There had to be a way to fool the Tramp reckoned Esme. He was a right pain actually, always messing around with the signs of her group. For no apparent reason...
Who was he?
The Don wondered what Simon had got himself into this time. Then he noticed an interesting looking chap on the far side of the bar. Eventually though he had a short, sharp talk to Simon over a guiness making it clear that problems do not solve themselves, waiting for solutions to pop into your mind was not really how to do things, if you really wanted to put the polish on the boot then you had to set to, turn to, whatever the expression and look like you were working at least.
The Don held Simon in some regard. Sam liked Simon and it was mutual so the Don put up with her. He found Paullie to be insufferably lightweight. His college and his club were the main things in his life and he liked the world of gossip and intrigue that he found there. Some of this riverbank business was silly- the Tramp and the schoolgirls. But the Isis was where he found himself and that was that.

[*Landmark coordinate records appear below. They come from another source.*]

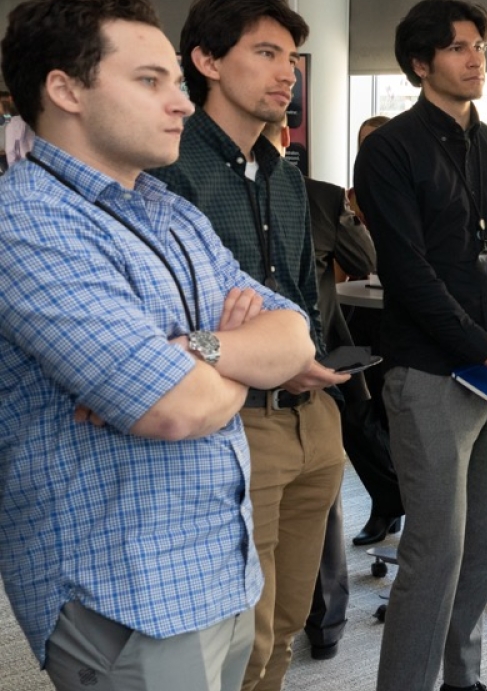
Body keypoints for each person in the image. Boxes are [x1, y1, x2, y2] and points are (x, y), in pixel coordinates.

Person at [0, 1, 316, 689]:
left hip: (219, 570)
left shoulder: (167, 211)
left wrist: (192, 349)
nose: (180, 104)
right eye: (151, 81)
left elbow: (293, 332)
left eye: (177, 81)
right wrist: (230, 352)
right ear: (65, 90)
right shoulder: (27, 222)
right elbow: (175, 407)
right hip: (125, 592)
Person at [148, 2, 346, 689]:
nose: (286, 72)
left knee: (288, 621)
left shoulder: (287, 177)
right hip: (230, 423)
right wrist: (243, 345)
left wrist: (302, 352)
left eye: (290, 58)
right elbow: (169, 332)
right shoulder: (168, 171)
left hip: (312, 418)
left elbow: (299, 301)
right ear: (205, 61)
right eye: (265, 53)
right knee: (243, 638)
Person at [353, 2, 487, 689]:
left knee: (484, 553)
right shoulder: (389, 150)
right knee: (435, 554)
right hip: (432, 377)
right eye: (460, 48)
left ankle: (462, 679)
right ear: (420, 63)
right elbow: (410, 274)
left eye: (480, 48)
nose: (475, 59)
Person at [277, 113, 379, 662]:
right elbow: (364, 259)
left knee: (316, 500)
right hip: (308, 367)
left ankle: (315, 626)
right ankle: (325, 628)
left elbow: (366, 263)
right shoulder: (321, 197)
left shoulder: (317, 197)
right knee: (322, 507)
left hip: (310, 373)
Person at [343, 113, 408, 547]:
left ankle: (395, 502)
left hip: (406, 321)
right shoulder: (347, 200)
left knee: (395, 416)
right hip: (359, 314)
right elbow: (360, 263)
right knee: (355, 418)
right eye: (365, 144)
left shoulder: (412, 194)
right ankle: (389, 497)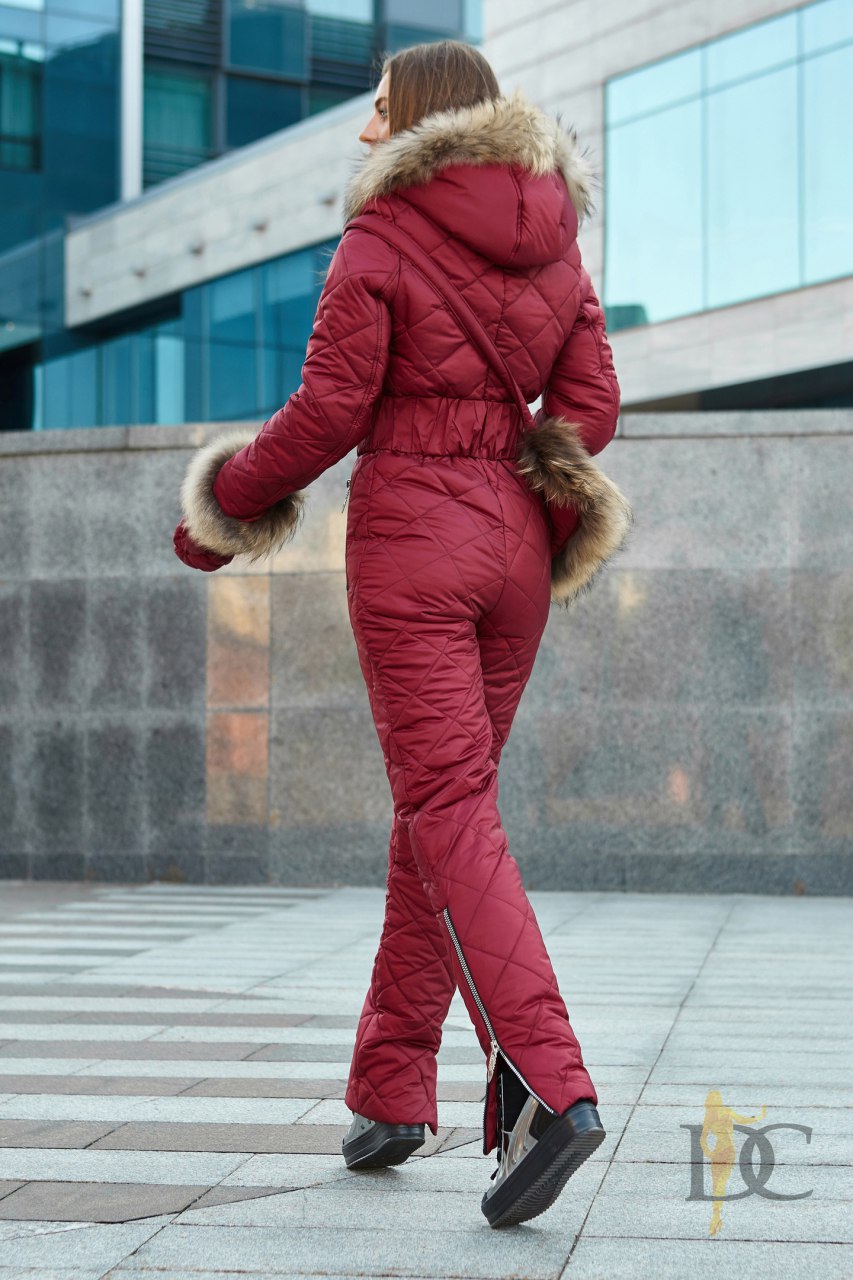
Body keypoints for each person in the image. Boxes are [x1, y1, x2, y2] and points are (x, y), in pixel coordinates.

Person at [174, 39, 631, 1228]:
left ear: (421, 116)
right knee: (439, 804)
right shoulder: (556, 238)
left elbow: (330, 407)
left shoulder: (380, 235)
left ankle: (547, 1085)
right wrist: (524, 474)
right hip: (515, 552)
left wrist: (225, 510)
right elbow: (592, 402)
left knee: (446, 807)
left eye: (378, 108)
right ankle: (391, 1087)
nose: (364, 129)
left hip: (412, 546)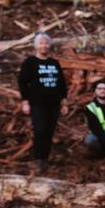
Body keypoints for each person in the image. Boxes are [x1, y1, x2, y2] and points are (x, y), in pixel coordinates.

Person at [18, 32, 67, 173]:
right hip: (37, 102)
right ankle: (38, 159)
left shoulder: (54, 63)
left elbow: (62, 83)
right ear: (36, 46)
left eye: (46, 43)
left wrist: (64, 101)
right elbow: (22, 82)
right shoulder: (30, 63)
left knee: (49, 131)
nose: (44, 46)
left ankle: (44, 159)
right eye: (41, 43)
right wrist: (25, 102)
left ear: (49, 45)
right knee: (40, 130)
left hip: (54, 102)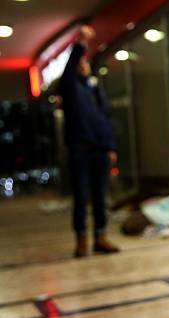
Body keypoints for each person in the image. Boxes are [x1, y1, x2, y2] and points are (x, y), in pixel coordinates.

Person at [59, 25, 120, 257]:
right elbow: (68, 70)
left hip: (100, 152)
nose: (83, 65)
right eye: (80, 63)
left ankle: (100, 237)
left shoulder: (94, 92)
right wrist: (81, 42)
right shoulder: (71, 89)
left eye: (86, 63)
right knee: (81, 198)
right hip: (80, 152)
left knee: (100, 196)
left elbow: (104, 122)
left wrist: (111, 147)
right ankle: (81, 240)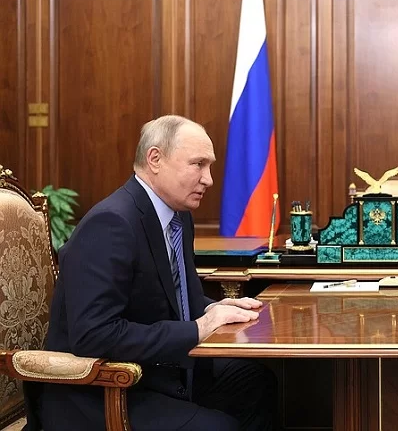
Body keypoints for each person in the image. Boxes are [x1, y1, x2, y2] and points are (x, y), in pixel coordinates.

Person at [35, 115, 278, 430]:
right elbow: (93, 335)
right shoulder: (110, 224)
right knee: (218, 426)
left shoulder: (177, 216)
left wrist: (214, 309)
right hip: (105, 391)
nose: (209, 179)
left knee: (257, 382)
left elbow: (177, 298)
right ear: (155, 159)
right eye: (198, 164)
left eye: (210, 166)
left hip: (157, 370)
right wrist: (199, 328)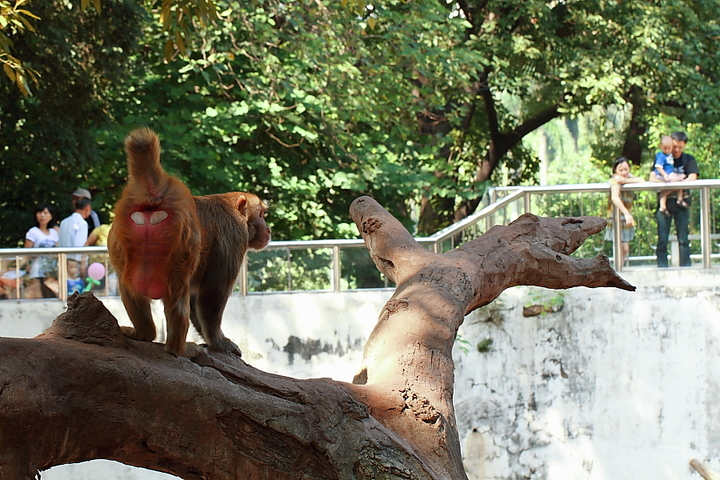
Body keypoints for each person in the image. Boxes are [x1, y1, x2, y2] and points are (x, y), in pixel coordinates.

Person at [649, 131, 699, 267]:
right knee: (662, 239)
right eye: (674, 146)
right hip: (664, 204)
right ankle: (662, 268)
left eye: (680, 147)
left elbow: (692, 177)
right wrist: (674, 184)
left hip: (682, 203)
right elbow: (652, 178)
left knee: (683, 239)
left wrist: (671, 185)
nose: (676, 150)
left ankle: (685, 268)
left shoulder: (688, 159)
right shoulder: (662, 157)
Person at [604, 157, 643, 265]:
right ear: (615, 170)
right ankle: (617, 269)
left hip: (625, 218)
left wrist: (626, 180)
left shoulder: (628, 178)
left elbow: (642, 181)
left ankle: (619, 268)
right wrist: (626, 213)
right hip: (616, 217)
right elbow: (615, 197)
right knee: (620, 247)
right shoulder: (614, 180)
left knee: (625, 248)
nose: (624, 172)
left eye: (626, 169)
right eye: (621, 170)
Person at [24, 203, 60, 298]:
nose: (42, 215)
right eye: (40, 212)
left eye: (45, 213)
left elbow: (57, 251)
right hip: (37, 270)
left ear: (51, 216)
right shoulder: (33, 232)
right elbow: (26, 253)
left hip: (51, 271)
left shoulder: (53, 233)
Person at [653, 135, 687, 215]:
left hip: (669, 174)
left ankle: (678, 199)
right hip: (665, 175)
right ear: (661, 146)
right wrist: (664, 175)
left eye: (669, 148)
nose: (667, 150)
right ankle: (678, 200)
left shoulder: (669, 155)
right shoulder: (661, 156)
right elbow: (658, 167)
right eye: (665, 148)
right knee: (680, 178)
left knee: (678, 184)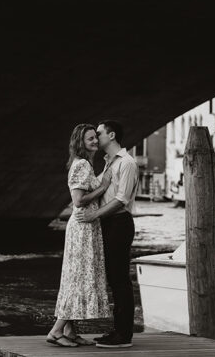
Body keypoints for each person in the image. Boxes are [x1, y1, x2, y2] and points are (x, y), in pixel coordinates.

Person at [46, 124, 112, 348]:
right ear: (80, 142)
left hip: (86, 226)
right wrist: (103, 187)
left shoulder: (85, 164)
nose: (95, 141)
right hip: (82, 227)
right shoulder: (82, 164)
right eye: (90, 139)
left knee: (76, 275)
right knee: (78, 278)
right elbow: (77, 200)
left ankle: (70, 331)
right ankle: (56, 331)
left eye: (95, 137)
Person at [77, 121, 139, 349]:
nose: (96, 137)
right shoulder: (107, 164)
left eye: (100, 134)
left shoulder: (127, 163)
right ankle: (118, 330)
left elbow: (121, 199)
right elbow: (102, 192)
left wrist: (94, 216)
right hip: (109, 224)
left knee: (120, 279)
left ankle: (124, 335)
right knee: (114, 278)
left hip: (120, 223)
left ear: (111, 135)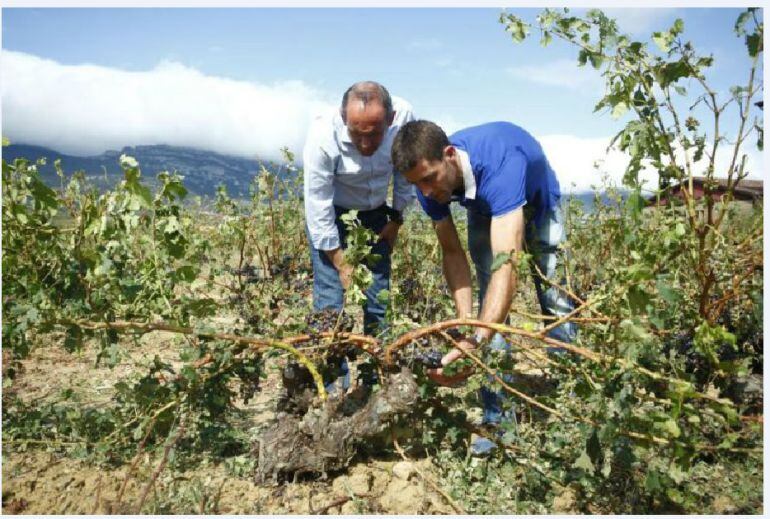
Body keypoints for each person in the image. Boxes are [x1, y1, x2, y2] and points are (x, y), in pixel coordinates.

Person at [391, 120, 577, 453]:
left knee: (555, 299)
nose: (426, 191)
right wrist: (465, 327)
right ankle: (497, 422)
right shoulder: (429, 183)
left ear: (449, 155)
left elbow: (507, 263)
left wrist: (477, 340)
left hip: (537, 202)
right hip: (482, 202)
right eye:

So they did, Simon and Sam, what they always did. They went home and started work. Simon hung the Job Sheet up and sat directly in front of it a low table beside him with pins, small squares of yellow paper and the like on it while Sam went about things behind him.
Other things looming large in Sam's life were thing like salts and oils. If she had time she would write a book about one or the other. That would get her off the benefit too. The world had been wrecked by canola oil, salts were being corrupted en route to the shops.
What kind of diet would the acrobats be forced to eat in America?
Sam lived in the middle of many different people. There was Simon and here was his mother. Simon listened to her and his mother, quite simply, did not. The Don put up with her and then there were the cast of characters on the riverbank. The Tramp, the schoolgirls. All occupational hazards she supposed. At least the Isis was a good place to think.